A Low-overhead Dilithium-NTT Architecture using Accelerated K-RED Modular Reduction Unit

Harsh Gupta1, Aryan Goyal1, Paranjay Dhadwal1, Jugal Gandhi2, Diksha Shekhawat3, Jai Gopal Pandey4
1Birla Institute of Technology and Science (BITS) Pilani Goa Campus, 2AcSIR at CSIR-CEERI, 3AcSIR, CSIR-CEERI, 4CSIR -Central Electronics Engineering Research Institute (CEERI), Pilani, Rajasthan, India


Abstract

The increasing threat posed by quantum computers to classical cryptographic systems necessitates the adoption of post-quantum cryptographic (PQC) algorithms. CRYSTALS-Dilithium, a lattice-based digital signature scheme standardized by NIST, relies heavily on efficient polynomial multiplication using the number theoretic transform (NTT).
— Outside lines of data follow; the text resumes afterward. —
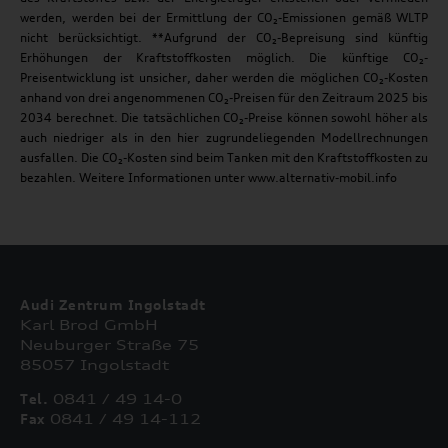
werden, werden bei der Ermittlung der CO₂-Emissionen gemäß WLTP
nicht berücksichtigt. **Aufgrund der CO₂-Bepreisung sind künftig
Erhöhungen der Kraftstoffkosten möglich. Die künftige CO₂-
Preisentwicklung ist unsicher, daher werden die möglichen CO₂-Kosten
anhand von drei angenommenen CO₂-Preisen für den Zeitraum 2025 bis
2034 berechnet. Die tatsächlichen CO₂-Preise können sowohl höher als
auch niedriger als in den hier zugrundeliegenden Modellrechnungen
ausfallen. Die CO₂-Kosten sind beim Tanken mit den Kraftstoffkosten zu
bezahlen. Weitere Informationen unter www.alternativ-mobil.info
Audi Zentrum Ingolstadt
Karl Brod GmbH
Neuburger Straße 75
85057 Ingolstadt
Tel.
0841 / 49 14-0
Fax
0841 / 49 14-112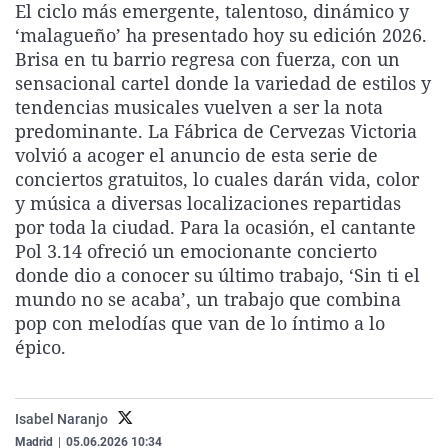
El ciclo más emergente, talentoso, dinámico y
La rosa de los vientos
Caso
Extremadura
Virales
‘malagueño’ ha presentado hoy su edición 2026.
Gente viajera
Retornados
Galicia
Televisión
Brisa en tu barrio regresa con fuerza, con un
sensacional cartel donde la variedad de estilos y
Como el perro y el gat
Equipo de investigaci
La Rioja
Elecciones
tendencias musicales vuelven a ser la nota
Operación Viuda Negr
Navarra
predominante. La Fábrica de Cervezas Victoria
volvió a acoger el anuncio de esta serie de
País Vasco
conciertos gratuitos, lo cuales darán vida, color
y música a diversas localizaciones repartidas
por toda la ciudad. Para la ocasión, el cantante
Pol 3.14 ofreció un emocionante concierto
donde dio a conocer su último trabajo, ‘Sin ti el
mundo no se acaba’, un trabajo que combina
pop con melodías que van de lo íntimo a lo
épico.
Isabel Naranjo
Madrid
|
05.06.2026 10:34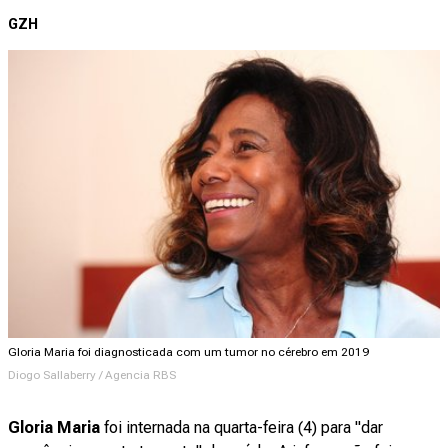
GZH
Gloria Maria foi diagnosticada com um tumor no cérebro em 2019
Diogo Sallaberry / Agencia RBS
Gloria Maria
foi internada na quarta-feira (4) para "dar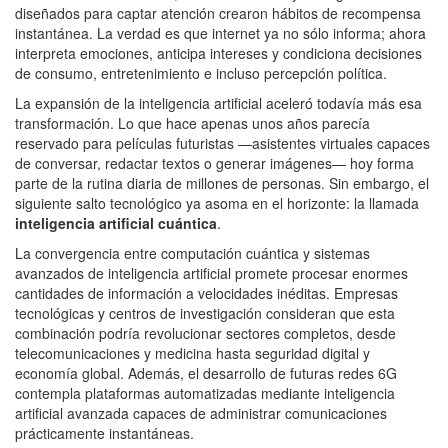
diseñados para captar atención crearon hábitos de recompensa
instantánea. La verdad es que internet ya no sólo informa; ahora
interpreta emociones, anticipa intereses y condiciona decisiones
de consumo, entretenimiento e incluso percepción política.
La expansión de la inteligencia artificial aceleró todavía más esa
transformación. Lo que hace apenas unos años parecía
reservado para películas futuristas —asistentes virtuales capaces
de conversar, redactar textos o generar imágenes— hoy forma
parte de la rutina diaria de millones de personas. Sin embargo, el
siguiente salto tecnológico ya asoma en el horizonte: la llamada
inteligencia artificial cuántica
.
La convergencia entre computación cuántica y sistemas
avanzados de inteligencia artificial promete procesar enormes
cantidades de información a velocidades inéditas. Empresas
tecnológicas y centros de investigación consideran que esta
combinación podría revolucionar sectores completos, desde
telecomunicaciones y medicina hasta seguridad digital y
economía global. Además, el desarrollo de futuras redes 6G
contempla plataformas automatizadas mediante inteligencia
artificial avanzada capaces de administrar comunicaciones
prácticamente instantáneas.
This work presents a FPGA implementation of Dilithium-NTT, optimizing both the modular multiplication unit and memory access scheme. The modular multiplier leverages precomputed LUTs and an accelerated K-RED algorithm, achieving high performance with low resource overhead (111 LUTs, 137 FFs, and 02 DSPs at a frequency of 613 MHz). The proposed NTT architecture employs a dual ping-pong memory access scheme, eliminating the need for BRAMs while utilizing LUTs for intermediate data storage. Implemented on Xilinx Zynq UltraScale+ ZCU104 and Artix-7 AC701 evaluation platforms, the design achieves a 14% improvement in the area-time product compared to state-of-the-art solutions, with 12% lower LUT usage with an advantage of 6% higher operating frequency. These results demonstrate a scalable and resource-efficient approach for deploying PQC primitives in constrained hardware environments.